> Work task: Copy the text read from each entry below word for word, leaving out the pictures.

══ Data records ══

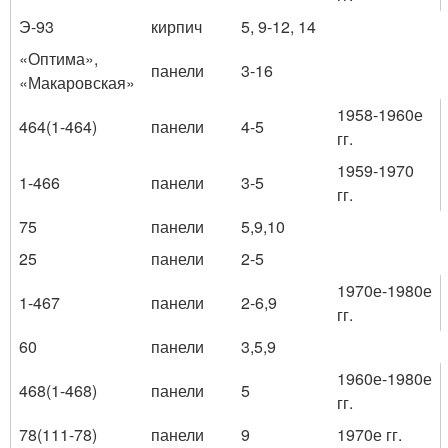
Э-93
кирпич
5, 9-12, 14
«Оптима»,
панели
3-16
«Макаровская»
1958-1960е
464(1-464)
панели
4-5
гг.
1959-1970
1-466
панели
3-5
гг.
75
панели
5,9,10
25
панели
2-5
1970е-1980е
1-467
панели
2-6,9
гг.
60
панели
3,5,9
1960е-1980е
468(1-468)
панели
5
гг.
78(111-78)
панели
9
1970е гг.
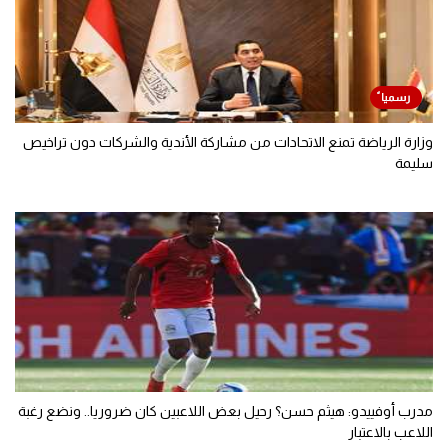
وزارة الرياضة تمنع الاتحادات من مشاركة الأندية والشركات دون تراخيص
سليمة
مدرب أوفييدو: هيثم حسن؟ رحيل بعض اللاعبين كان ضروريا.. ونضع رغبة
اللاعب بالاعتبار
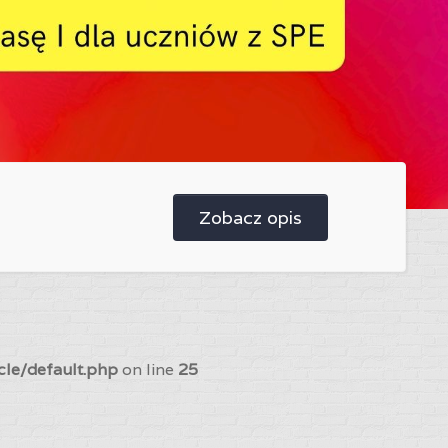
Zobacz opis
cle/default.php
on line
25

═══

> Task answer:
Э-93
кирпич
5, 9-12, 14
«Оптима»,
панели
3-16
«Макаровская»
1958-1960е
464(1-464)
панели
4-5
гг.
1959-1970
1-466
панели
3-5
гг.
75
панели
5,9,10
25
панели
2-5
1970е-1980е
1-467
панели
2-6,9
гг.
60
панели
3,5,9
1960е-1980е
468(1-468)
панели
5
гг.
78(111-78)
панели
9
1970е гг.
وزارة الرياضة تمنع الاتحادات من مشاركة الأندية والشركات دون تراخيص
سليمة
مدرب أوفييدو: هيثم حسن؟ رحيل بعض اللاعبين كان ضروريا.. ونضع رغبة
اللاعب بالاعتبار
Zobacz opis
cle/default.php
on line
25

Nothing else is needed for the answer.